Posted by Yves Moisan at January 06, 2006 - 11:08

The sites listed on del.icio.us are indeed very pleasing graphically. Congrats on your graphics designers. If I may make a small criticism, I would say that pretty much all of your graphics customizations apparently reduce the usable display of the vanilla Plone skin, at least the ones listed on del.icio.us. I personally find it bothersome to see about a quarter or so of my screen (in width) in some background color. I don't know how your customers perceive this, but if I were to edit content as a user (e.g. edit a document or a map with PrimaGIS) I would want the full width of my monitor, especially since Plone 2.1 offers "full-screen mode" as an authoring view option.
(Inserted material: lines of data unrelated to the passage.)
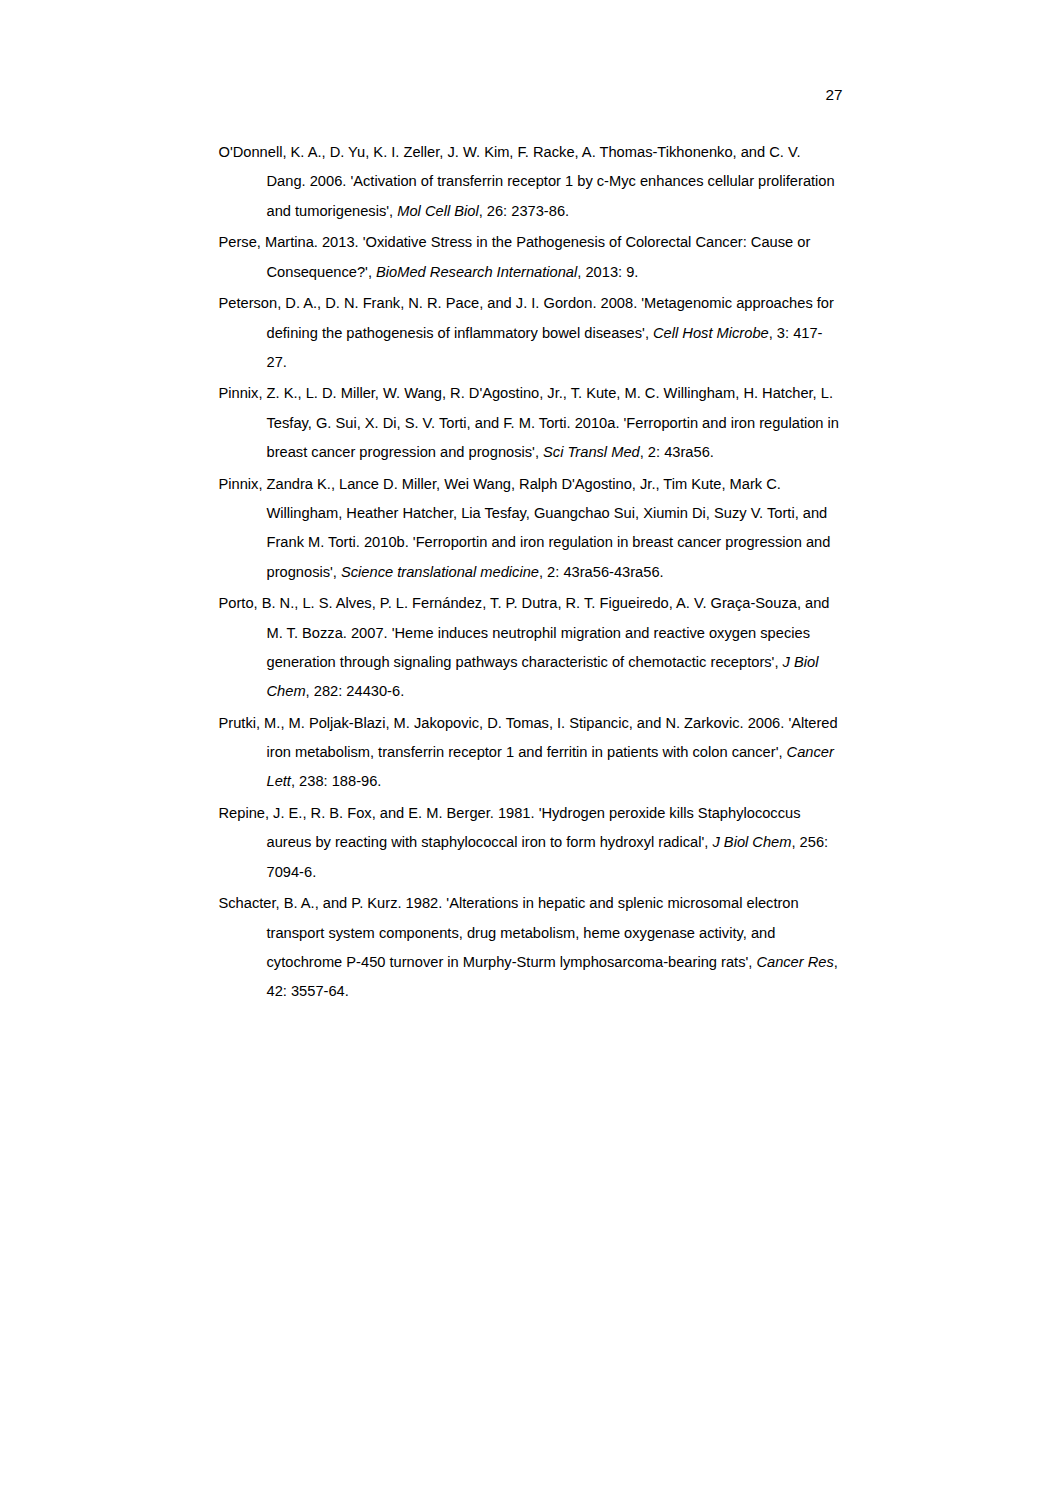27
O'Donnell, K. A., D. Yu, K. I. Zeller, J. W. Kim, F. Racke, A. Thomas-Tikhonenko, and C. V. Dang. 2006. 'Activation of transferrin receptor 1 by c-Myc enhances cellular proliferation and tumorigenesis', Mol Cell Biol, 26: 2373-86.
Perse, Martina. 2013. 'Oxidative Stress in the Pathogenesis of Colorectal Cancer: Cause or Consequence?', BioMed Research International, 2013: 9.
Peterson, D. A., D. N. Frank, N. R. Pace, and J. I. Gordon. 2008. 'Metagenomic approaches for defining the pathogenesis of inflammatory bowel diseases', Cell Host Microbe, 3: 417-27.
Pinnix, Z. K., L. D. Miller, W. Wang, R. D'Agostino, Jr., T. Kute, M. C. Willingham, H. Hatcher, L. Tesfay, G. Sui, X. Di, S. V. Torti, and F. M. Torti. 2010a. 'Ferroportin and iron regulation in breast cancer progression and prognosis', Sci Transl Med, 2: 43ra56.
Pinnix, Zandra K., Lance D. Miller, Wei Wang, Ralph D'Agostino, Jr., Tim Kute, Mark C. Willingham, Heather Hatcher, Lia Tesfay, Guangchao Sui, Xiumin Di, Suzy V. Torti, and Frank M. Torti. 2010b. 'Ferroportin and iron regulation in breast cancer progression and prognosis', Science translational medicine, 2: 43ra56-43ra56.
Porto, B. N., L. S. Alves, P. L. Fernández, T. P. Dutra, R. T. Figueiredo, A. V. Graça-Souza, and M. T. Bozza. 2007. 'Heme induces neutrophil migration and reactive oxygen species generation through signaling pathways characteristic of chemotactic receptors', J Biol Chem, 282: 24430-6.
Prutki, M., M. Poljak-Blazi, M. Jakopovic, D. Tomas, I. Stipancic, and N. Zarkovic. 2006. 'Altered iron metabolism, transferrin receptor 1 and ferritin in patients with colon cancer', Cancer Lett, 238: 188-96.
Repine, J. E., R. B. Fox, and E. M. Berger. 1981. 'Hydrogen peroxide kills Staphylococcus aureus by reacting with staphylococcal iron to form hydroxyl radical', J Biol Chem, 256: 7094-6.
Schacter, B. A., and P. Kurz. 1982. 'Alterations in hepatic and splenic microsomal electron transport system components, drug metabolism, heme oxygenase activity, and cytochrome P-450 turnover in Murphy-Sturm lymphosarcoma-bearing rats', Cancer Res, 42: 3557-64.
All I've been able to do in the graphics customization dep't so far is some basic CSS tweaks the results of which are far less impressive than your team's. What would be a killer app for me is drag and drop portlets, swing them around (e.g. a GUI for right_slots, left_slots ...). At any rate, thanx for sharing your customization recipes.

Yves Moisan

You're quite right.

Posted by jons at January 08, 2006 - 17:43
Yves,

Thanks. And you're quite right; we have definitely traded off a bit of accessibilty for "prettiness" which is what our clients have wanted. One thing to note, though, is that many of these sites are powered by Plone 2.0.5, which doesn't have the fullscreen mode. And, in addition, some of our sites have a more stripped-down admin view (e.g. no portlets) to make more room for content editing, which is of course not visible to an anonymous user.

Oh, and on the topic of drag-and-drop portlets, checkout PlonePortlets (http://plone.org/products/PlonePortlets) from the Collective. It's by Plone Solutions (Alexander Limi's firm) and it does *exactly* what you describe. It's still in beta, but it's super-cool, and still mostly under-the-radar! According to the release notes, Plone Solution's intenntion is to get PlonePortlets into a future release of Plone.

any progress on moving your products to the collective?

Posted by David Diskin at March 23, 2006 - 00:06

Looks like some nice helper tools that many could benefit from.